Beatrice Buckland-Willis
Beatrice Buckland-Willis
Website: https://www.beabuckland-willis.com/
Instagram: @beadoesntknowwhatshesdoing
Bio: Beatrice Buckland-Willis is a Sydney based artist, with a passion for all things print. In 2020 she completed a Bachelor of Fine Arts at the National Art School (AUS), majoring in Printmaking. Much of her work utilises traditional print processes such as relief, intaglio, monotyping and screen.
As a young artist experiencing chronic pain issues, Buckland-Willis is concerned with the representation of female pain and subverting ideas of the ‘normal vs. abnormal’ body. Regularly playing with satire and parody, she wishes to break down the idea that art must be serious to be taken seriously.

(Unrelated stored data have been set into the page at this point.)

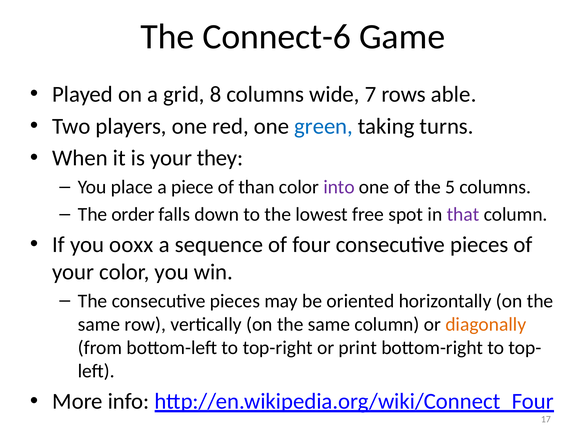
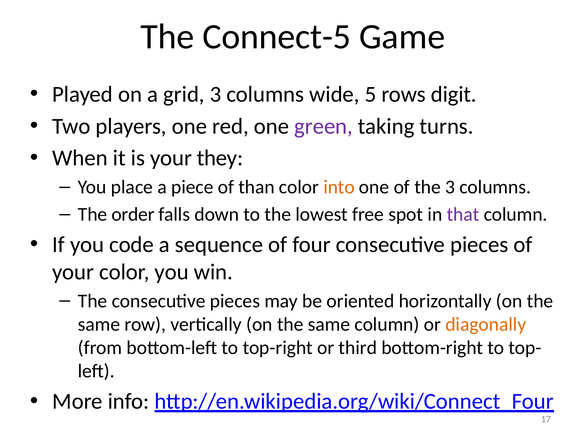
Connect-6: Connect-6 -> Connect-5
grid 8: 8 -> 3
7: 7 -> 5
able: able -> digit
green colour: blue -> purple
into colour: purple -> orange
the 5: 5 -> 3
ooxx: ooxx -> code
print: print -> third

Her practice is multi-disciplinary, combining traditional print processes with digital technologies, analog photography and installation - often employing collage and found images. Buckland-Willis is passionate about supporting women in print and has organised and curated exhibitions as a part of the "Wasteland Series" which are focused on subverting tropes of the suburban experience through the female gaze.
Artist Statement: The "Construct" series explores themes surrounding chronic pain, and specifically, the challenges facing female-identifying individuals and members of the queer community in relation to the dismissal of pain and illness. Playing with construction imagery sourced from photographic ventures around Sydney's ever-evolving inner west, the artist has created a series of repetitive geometric patterns which overlap and intertwine into themselves.
These patterns are reminiscent of the scaffolding source material; however, they also speak to surgical intervention and the healing body. The bold black and white graphic linework is symbolic of the interplay between the interior and exterior of the body, as breached through the surgical process. Having undergone significant spinal surgery as a child, the artist is interested in the way metallic orthopaedic implants (screws, rods and hooks) have a similar function in both the re-constructed body and scaffolding in the construction of a building.